By Lisa Scheller - | Dec 13, 2006

When Frances Korb died last week at the age of 92, a wealth of knowledge about Tonganoxie’s history went with her. Korb was the descendant of some of Tonganoxie’s earliest settlers.

Her great-grandparents homesteaded south of Tonganoxie. Korb’s ancestors were Quakers. Her father attended school in the Friends Academy, which in the late 1800s stood at the northwest corner of Fifth and Shawnee.

Korb married Ed Korb. The couple ran a milk route from their Reno home, and later moved to Tonganoxie where they ran an appliance business.

In her later years, Korb wrote about the history of Tonganoxie and Reno. Her family is giving a copy of her research to the Tonganoxie City Library. Korb also wrote about her family’s history, as well as that of her late husband’s.

Korb once said, “As I got older, history meant so much more to me than when I was a kid.”

In the mid 1970s the Korbs sold their store and traveled throughout the United States as well as to other countries.

Throughout her life, Korb said, she made do with what she had. She recalled as a child wearing boots she made from old rubber tubing and binder twine.
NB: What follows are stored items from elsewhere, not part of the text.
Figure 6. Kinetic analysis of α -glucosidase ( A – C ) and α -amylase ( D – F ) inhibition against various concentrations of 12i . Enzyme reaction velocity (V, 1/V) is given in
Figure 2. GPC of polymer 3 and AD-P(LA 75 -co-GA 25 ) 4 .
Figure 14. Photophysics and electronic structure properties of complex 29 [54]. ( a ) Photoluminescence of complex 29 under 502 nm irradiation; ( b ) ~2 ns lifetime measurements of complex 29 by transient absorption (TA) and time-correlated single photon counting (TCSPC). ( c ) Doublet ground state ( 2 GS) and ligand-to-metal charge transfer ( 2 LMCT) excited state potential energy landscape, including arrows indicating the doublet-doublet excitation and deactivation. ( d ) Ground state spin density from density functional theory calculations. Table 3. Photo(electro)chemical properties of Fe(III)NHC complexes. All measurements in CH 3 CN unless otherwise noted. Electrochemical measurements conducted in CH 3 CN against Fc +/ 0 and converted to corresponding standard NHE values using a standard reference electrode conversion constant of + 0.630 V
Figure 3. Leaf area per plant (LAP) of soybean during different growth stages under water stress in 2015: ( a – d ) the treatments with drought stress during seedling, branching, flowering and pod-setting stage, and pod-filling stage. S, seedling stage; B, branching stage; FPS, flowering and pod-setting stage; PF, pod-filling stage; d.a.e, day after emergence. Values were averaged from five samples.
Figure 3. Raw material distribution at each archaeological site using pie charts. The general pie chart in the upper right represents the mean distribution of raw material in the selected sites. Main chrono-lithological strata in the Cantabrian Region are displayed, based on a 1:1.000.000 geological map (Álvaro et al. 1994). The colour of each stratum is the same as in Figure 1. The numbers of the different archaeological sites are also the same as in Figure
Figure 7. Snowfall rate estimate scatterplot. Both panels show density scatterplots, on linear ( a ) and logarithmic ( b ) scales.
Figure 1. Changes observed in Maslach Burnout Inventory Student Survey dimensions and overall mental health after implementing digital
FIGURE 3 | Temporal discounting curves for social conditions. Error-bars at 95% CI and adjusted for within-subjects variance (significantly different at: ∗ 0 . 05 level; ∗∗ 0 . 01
When younger, she raised chickens, helped her husband with the dairy and put away 500 to 600 cans of homegrown produce each year.

Korb said she loved doing the farm work.

“It didn’t hurt me,” Korb said several years ago, her eyes sparkling as she smiled. “I lived to be this long.”

At Saturday’s memorial service, members of Korb’s family described her as “small but mighty.”

Her daughter, Beverly Mallams, said her mother was a perfectionist. For instance, before auctioning household items, Korb scrubbed all of her late husband’s tools that were to be included in the sale.

While family members took center stage in Korb’s life, in her later years, she had another loyal companion — her small gray poodle, Tootsie.

When Korb moved into Brandon Woods Retirement Community in Lawrence earlier this year, Tootsie went with her. Korb’s grandson, Michael Pearce, said Tootsie stayed with Korb to the end, often curled up beside Korb in her bed.

Pearce said his grandmother decided she wanted to leave Tootsie to one of her nurses.

“Tootsie will be going back and forth to work with the nurse, so she’ll be kind of a therapy dog,” Pearce said. For some of the residents, Pearce said, Tootsie will be about the only visitor they have.

“They’re at the situation in life where a dog curled up on their lap gives them more joy than we can comprehend,” Pearce said. “The dog doesn’t get uprooted — and she gets to see so many people.”